Nas Paralimpíadas de Tóquio, o Brasil teve sua melhor campanha em uma edição dos Jogos. Foram 72 medalhas, sendo 22 de ouro, figurando na sétima posição do quadro de medalhas. A expectativa do CPB é conquistar entre 75 e 90 medalhas em Paris 2024. Os resultados de Santiago indicam que a meta é factível.

– Temos muitas lições que levamos daqui para Paris para cumprir com esse objetivo que é fazer a melhor campanha da história. O Brasil teve (em Santiago) atletas consagrados, mas também teve atletas jovens. Cerca de 40% dos atletas não haviam disputado nenhuma edição do Parapan. Atletas com 15, 16 anos, conquistando medalha de ouro, batendo recordes. Isso para a gente é muito gratificante, mostra que estamos no caminho certo. O brasileiro pode esperar que vem mais por aí – disse Mizael.

Campeão paralímpico em Tóquio, Nathan Torquato conquistou o bi parapan-americano com uma virada na final da categoria até 63kg do taekwondo. O atleta de 22 anos vai ser o porta-bandeira do Brasil na cerimônia de encerramento dos Jogos de Santiago, às 21h deste domingo, com transmissão ao vivo do sportv.

Nathan Torquato_Parapan 2023 — Foto: Alessandra Cabral/CPB

         Nathan Torquato_Parapan 2023 — Foto: Alessandra Cabral/CPB

O Brasil foi ao pódio em todas as 17 modalidades dos Jogos Parapan-Americanos de Santigo e só não conquistou ao menos um ouro em três esportes: basquete em cadeira de rodas, rugby em cadeira de rodas e tênis em cadeira de rodas. O motor da delegação verde-amarela foi a natação, que bateu o recorde de títulos com 67 medalhas douradas.
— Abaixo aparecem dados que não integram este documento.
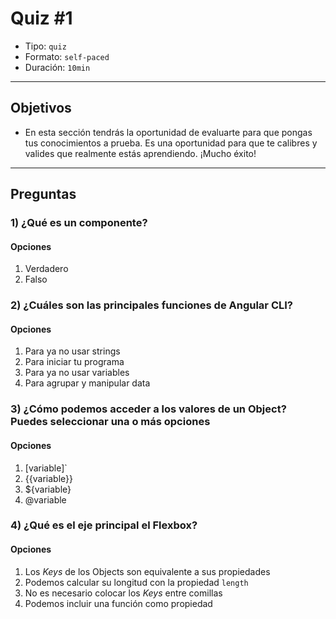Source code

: # Quiz #1

- Tipo: `quiz`
- Formato: `self-paced`
- Duración: `10min`

***

## Objetivos

- En esta sección tendrás la oportunidad de evaluarte para que pongas tus
  conocimientos a prueba. Es una oportunidad para que te calibres y valides que
  realmente estás aprendiendo. ¡Mucho éxito!

***

## Preguntas

### 1) ¿Qué es un componente?

#### Opciones

1. Verdadero
2. Falso

<solution style="display:none;">2</solution>

### 2) ¿Cuáles son las principales funciones de Angular CLI?

#### Opciones

1. Para ya no usar strings
2. Para iniciar tu programa
3. Para ya no usar variables
4. Para agrupar y manipular data

<solution style="display:none;">4</solution>

### 3) ¿Cómo podemos acceder a los valores de un Object? Puedes seleccionar una o más opciones

#### Opciones

1. [variable]`
2. {{variable}}
3. ${variable}
4. @variable

<solution style="display:none;">1,4</solution>

### 4) ¿Qué es el eje principal el Flexbox?

#### Opciones

1. Los _Keys_ de los Objects son equivalente a sus propiedades
2. Podemos calcular su longitud con la propiedad `length`
3. No es necesario colocar los _Keys_ entre comillas
4. Podemos incluir una función como propiedad

<solution style="display:none;">2</solution>
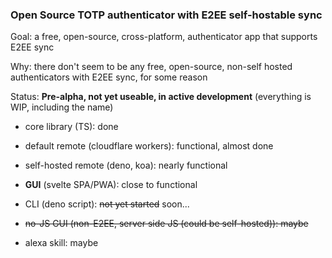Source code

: ### Open Source TOTP authenticator with E2EE self-hostable sync

Goal: a free, open-source, cross-platform, authenticator app that supports E2EE sync

Why: there don't seem to be any free, open-source, non-self hosted authenticators with E2EE sync, for some reason


Status: **Pre-alpha, not yet useable, in active development**
(everything is WIP, including the name)

- core library (TS): done

- default remote (cloudflare workers): functional, almost done
- self-hosted remote (deno, koa): nearly functional

- **GUI** (svelte SPA/PWA): close to functional
- CLI (deno script): ~~not yet started~~ soon...
- ~~no-JS GUI (non-E2EE, server side JS (could be self-hosted)): maybe~~
- alexa skill: maybe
Também faturaram medalhas de ouro o atletismo (34), o badminton (9), a bocha (5), o ciclismo (5), o futebol de cegos (1), o futebol PC (1), o goalball (1), o halterofilismo (7), o judô (6), o taekwondo (4), o tênis de mesa (13), o tiro com arco (1) e o tiro esportivo (2).

Equipe de natação do Brasil celebra recorde de medalhas no Parapan — Foto: Saulo Cruz/CPB

          Equipe de natação do Brasil celebra recorde de medalhas no Parapan — Foto: Saulo Cruz/CPB

Dos 324 atletas brasileiros em Santiago, 132 estrearam em Jogos Parapan-Americanos, o que equivale a 40,7% da delegação. O CPB ressalta a renovação da delegação e aponta que mais de 100 das 338 medalhas do Brasil foram conquistadas por estreantes.

Douglas Matera foi o maior medalhista do Brasil em Santiago. O nadador da classe S12 (para pessoas com deficiência visual) faturou oito medalhas de ouro. A natação ainda teve como destaques Samuel Oliveira (sete ouros), Carol Santiago (seis ouros), Gabriel Araújo (cinco ouros) e Gabriel Bandeira (cinco ouros).

O Brasil quebrou 105 recordes dos Jogos Parapan-Americanos, além de 14 recordes das Américas e dois recordes mundiais. Campeã paralímpica e mundial do lançamento de disco F53 (para pessoas que competem em cadeira), Beth Gomes lançou a 17,80m para estabelecer a melhor marca da história da prova – o recorde anterior era da própria Beth, com 17,12m.

Um título marcante do Parapan foi o de Brenda Freitas. Antes de embarcar para Santiago, a judoca realizou o sonho de conhecer os cantores do RBD. Foi depois de um show da banda em 2006 que a atleta começou a perder a visão por causa do vírus herpes. O encontro com os ídolos foi um incentivo a mais para o ouro de Brenda em Santiago.